[Activity]: Among the entries, which lines carry the string "computer"? Copy each of them.

::::::::

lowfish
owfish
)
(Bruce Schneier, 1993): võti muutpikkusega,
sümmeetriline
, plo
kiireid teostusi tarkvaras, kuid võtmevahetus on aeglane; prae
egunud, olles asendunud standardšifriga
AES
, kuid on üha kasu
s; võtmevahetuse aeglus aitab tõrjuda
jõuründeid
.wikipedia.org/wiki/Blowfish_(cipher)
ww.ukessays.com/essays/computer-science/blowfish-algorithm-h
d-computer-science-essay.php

::::::::

[Result for this task]:
ww.ukessays.com/essays/computer-science/blowfish-algorithm-h
d-computer-science-essay.php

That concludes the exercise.